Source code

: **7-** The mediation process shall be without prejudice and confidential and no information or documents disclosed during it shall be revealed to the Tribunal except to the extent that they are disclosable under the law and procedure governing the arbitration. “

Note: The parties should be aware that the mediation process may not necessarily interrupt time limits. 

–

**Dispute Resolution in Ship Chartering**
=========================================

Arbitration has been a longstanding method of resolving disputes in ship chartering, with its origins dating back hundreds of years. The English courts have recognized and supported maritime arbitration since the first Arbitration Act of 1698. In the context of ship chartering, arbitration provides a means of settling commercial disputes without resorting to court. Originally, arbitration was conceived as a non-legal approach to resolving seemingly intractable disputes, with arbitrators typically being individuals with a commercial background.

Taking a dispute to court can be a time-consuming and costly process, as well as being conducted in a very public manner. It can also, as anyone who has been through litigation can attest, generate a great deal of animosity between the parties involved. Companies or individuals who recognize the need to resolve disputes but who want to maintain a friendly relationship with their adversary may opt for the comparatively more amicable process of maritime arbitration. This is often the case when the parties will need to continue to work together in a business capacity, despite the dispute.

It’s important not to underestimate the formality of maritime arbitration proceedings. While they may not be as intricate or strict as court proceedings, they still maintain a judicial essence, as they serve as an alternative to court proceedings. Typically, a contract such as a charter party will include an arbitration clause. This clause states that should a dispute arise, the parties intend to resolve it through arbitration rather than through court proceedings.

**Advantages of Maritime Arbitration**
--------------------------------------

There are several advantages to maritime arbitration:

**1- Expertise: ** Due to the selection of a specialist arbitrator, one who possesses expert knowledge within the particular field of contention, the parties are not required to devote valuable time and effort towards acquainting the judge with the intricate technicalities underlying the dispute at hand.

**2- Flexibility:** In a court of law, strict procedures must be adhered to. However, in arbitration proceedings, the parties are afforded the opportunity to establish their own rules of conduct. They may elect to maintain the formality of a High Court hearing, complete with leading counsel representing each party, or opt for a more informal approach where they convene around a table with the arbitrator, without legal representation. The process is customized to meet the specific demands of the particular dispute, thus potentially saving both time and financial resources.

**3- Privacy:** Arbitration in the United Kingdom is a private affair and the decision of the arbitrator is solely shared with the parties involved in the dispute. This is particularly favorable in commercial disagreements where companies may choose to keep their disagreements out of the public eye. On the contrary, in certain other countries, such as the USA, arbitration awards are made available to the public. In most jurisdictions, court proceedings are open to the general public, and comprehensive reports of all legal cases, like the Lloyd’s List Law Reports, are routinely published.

————————

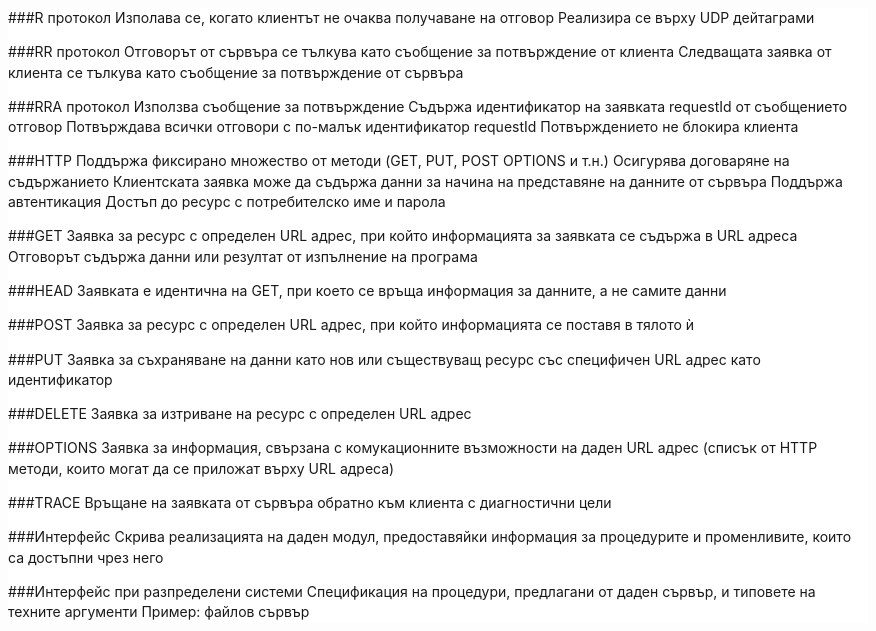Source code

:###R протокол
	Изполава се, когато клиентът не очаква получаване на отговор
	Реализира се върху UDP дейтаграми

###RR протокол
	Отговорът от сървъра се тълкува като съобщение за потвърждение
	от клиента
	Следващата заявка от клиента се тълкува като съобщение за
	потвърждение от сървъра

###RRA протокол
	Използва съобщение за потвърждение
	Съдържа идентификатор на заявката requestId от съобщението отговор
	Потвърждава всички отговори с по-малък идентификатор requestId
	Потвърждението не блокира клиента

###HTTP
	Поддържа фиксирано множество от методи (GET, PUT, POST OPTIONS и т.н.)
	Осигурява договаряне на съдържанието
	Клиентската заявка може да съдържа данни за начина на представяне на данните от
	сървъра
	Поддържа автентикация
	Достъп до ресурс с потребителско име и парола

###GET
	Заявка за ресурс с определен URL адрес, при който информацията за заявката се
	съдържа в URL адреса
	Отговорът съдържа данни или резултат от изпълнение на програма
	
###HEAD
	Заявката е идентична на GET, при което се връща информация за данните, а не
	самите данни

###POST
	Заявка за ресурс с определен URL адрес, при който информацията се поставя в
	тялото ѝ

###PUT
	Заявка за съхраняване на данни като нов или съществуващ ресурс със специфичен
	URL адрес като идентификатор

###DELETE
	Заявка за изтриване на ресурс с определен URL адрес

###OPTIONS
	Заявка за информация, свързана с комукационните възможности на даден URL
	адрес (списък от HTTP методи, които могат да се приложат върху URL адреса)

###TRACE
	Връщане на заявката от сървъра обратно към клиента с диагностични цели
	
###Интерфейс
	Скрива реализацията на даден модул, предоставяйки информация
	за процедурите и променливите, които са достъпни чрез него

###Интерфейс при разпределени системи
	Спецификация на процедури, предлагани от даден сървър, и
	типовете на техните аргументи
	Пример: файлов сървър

————————

- **WHAT YOU NEED TO DO**:
Please give the stretch from the line containing "###RRA протокол" through the line containing "Потвърждението не блокира клиента" again, changing "requestId" to "requestID" and keeping everything else the same.

- **ANSWER TO THIS EXERCISE**:
###RRA протокол
	Използва съобщение за потвърждение
	Съдържа идентификатор на заявката requestID от съобщението отговор
	Потвърждава всички отговори с по-малък идентификатор requestID
	Потвърждението не блокира клиента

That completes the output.